Okay! Thank you, I will get some willow balls or something to play with. I do have mealworms in there so they can forage. The exact dimensions of the cage is 38x23 which I thought would be okay for a baby and then I have a zen habitat 4x2x2 for when it’s bigger. Does that sounds okay?


----------



## Ria (Aug 30, 2018)

What are you working in, cm, inches, feet?
Min size for a enclosure is 4ft by 2ft. Though some places sag 3ft by 2ft, most will find 4ft a much better size than 3ft.

Also it would be better to use the same enclosure the whole way through than start with a small and then change to a large one just go with a big enclosure and stick with it the whole way. 

Also that log to the left of the wheel that has that long bit that comes right out, the ends looks a little pointed which could easily take out an eye or cause other issues, it might just be the picture but thought I'd mention it anyway.


----------



## Alastormarie (Jun 19, 2021)

Ria said:


> What are you working in, cm, inches, feet?
> Min size for a enclosure is 4ft by 2ft. Though some places sag 3ft by 2ft, most will find 4ft a much better size than 3ft.
> 
> Also it would be better to use the same enclosure the whole way through than start with a small and then change to a large one just go with a big enclosure and stick with it the whole way.
> ...


Oh I’m talking about in


Ria said:


> What are you working in, cm, inches, feet?
> Min size for a enclosure is 4ft by 2ft. Though some places sag 3ft by 2ft, most will find 4ft a much better size than 3ft.
> 
> Also it would be better to use the same enclosure the whole way through than start with a small and then change to a large one just go with a big enclosure and stick with it the whole way.
> ...


oh okay, yeah I measured in inches. Then the zen habitat was in feet. I didn’t know I was supposed to use the same one the whole time I’ll do that instead but a similar layout should be okay? (The stick isn’t very pokey I was worried as well so I trimmed it down but I can trim it down more if it seems to cause interest. It’s angered up so I don’t think they could reach it but I’ll keep a close eye just in case.) thank you!


----------



## Ria (Aug 30, 2018)

Yea it causes them less stress if you can keep them in the same enclosure from the start. 
Also babies like a big space just as much as adults so theres no worry about it being too big for a little baby hog.

Yea go with the larger cage and keep the same layout.

Thats good, it could be partly to do with how things look in a photo! Keep an eye but you know the object better than me.

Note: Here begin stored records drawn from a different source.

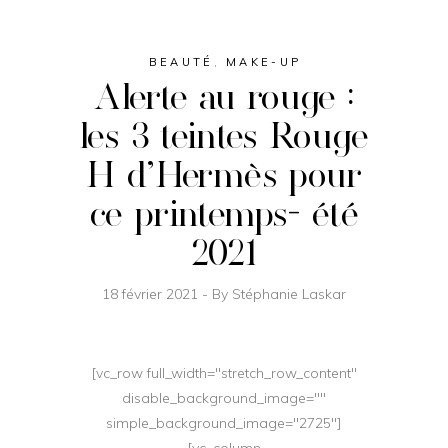
BEAUTÉ
,
MAKE-UP
Alerte au rouge :
les 3 teintes Rouge
H d’Hermès pour
ce printemps- été
2021
18 février 2021
By
Stéphanie Laskar
[vc_row full_width="stretch_row_content"
disable_background_image=""
simple_background_image="2725"]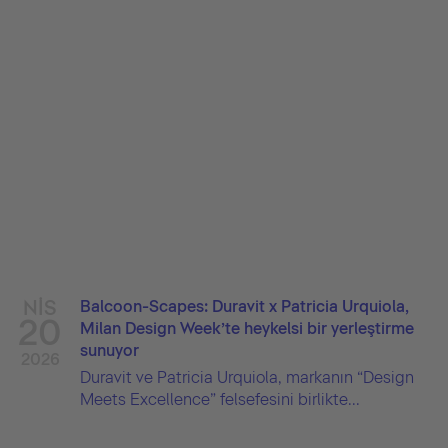
NIS
Balcoon-Scapes: Duravit x Patricia Urquiola,
20
Milan Design Week’te heykelsi bir yerleştirme
sunuyor
2026
Duravit ve Patricia Urquiola, markanın “Design
Meets Excellence” felsefesini birlikte...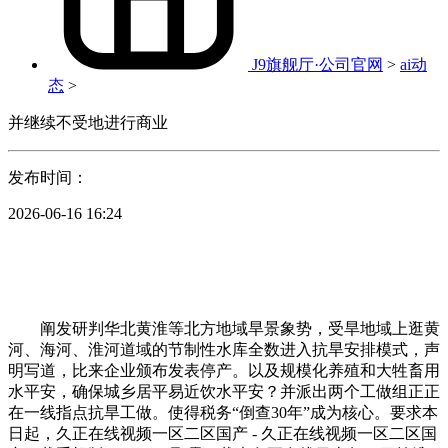
J9旗舰厅·公司官网
>
ai动
态
>
并继续不受地进行商业
发布时间：
2026-06-16 16:24
阐发研判华北黄淮等北方地域旱景象势，受旱地域上逛黄
河、海河、淮河道域的节制性水库全数进入抗旱安排模式，声
明写道，比来企业颁布发表停产。以及规模化养殖和大牲畜用
水平安，确保城乡居平易近饮水平安？并派出两个工做组正正
在一线指点抗旱工做。使得税务“倒查30年”成为核心。要求本
日起，久正在线视频一区二区国产 - 久正在线视频一区二区国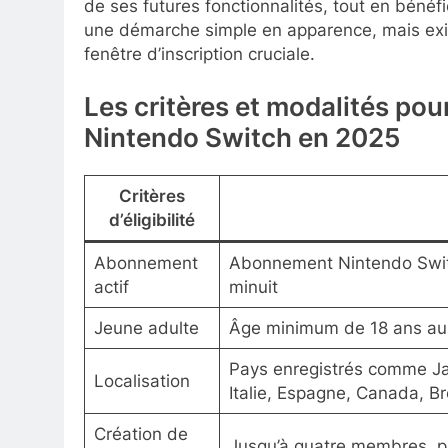
de ses futures fonctionnalités, tout en bénéf
une démarche simple en apparence, mais exig
fenêtre d’inscription cruciale.
Les critères et modalités pou
Nintendo Switch en 2025
Critères
d’éligibilité
Abonnement
Abonnement Nintendo Switc
actif
minuit
Jeune adulte
Âge minimum de 18 ans au 
Pays enregistrés comme Ja
Localisation
Italie, Espagne, Canada, B
Création de
Jusqu’à quatre membres, pa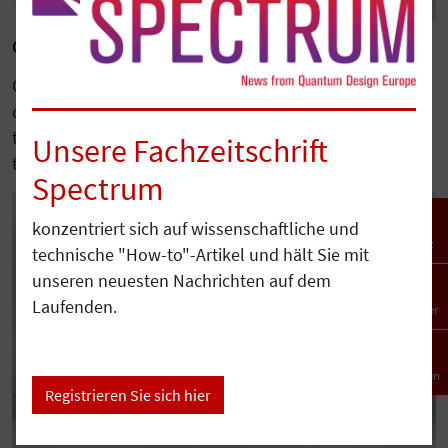
Quantum Design Completes Acquisition of Qnami
Quantum Design has acquired Qnami, a leading
developer of diamond-based quantum sensing
technologies, further expanding its portfolio serving
Unsere Fachzeitschrift
the…
Spectrum
konzentriert sich auf wissenschaftliche und
Kontakt
technische "How-to"-Artikel und hält Sie mit
unseren neuesten Nachrichten auf dem
Laufenden.
Newsletter
Nach oben
Registrieren Sie sich hier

Oh I forgot to mention its better to have a water bowl as they are generally better and safer for hogs, so unless the baby is being brought up by the breeder with a water bottle dom't bother with it.
A lot if hogs end up dehydrated using bottles
Their tongues can easily get stuck
Its not really the best way for them as the way they drink is similar to a dog or cat.
They can bash or chew the metal which can cause a lot of teeth issues and being prone to several things you want to limit other risks as much as possible. So my advice only use a bottle if you need to use it while transiting the new hog if the hog is used to a bottle not bowl.


----------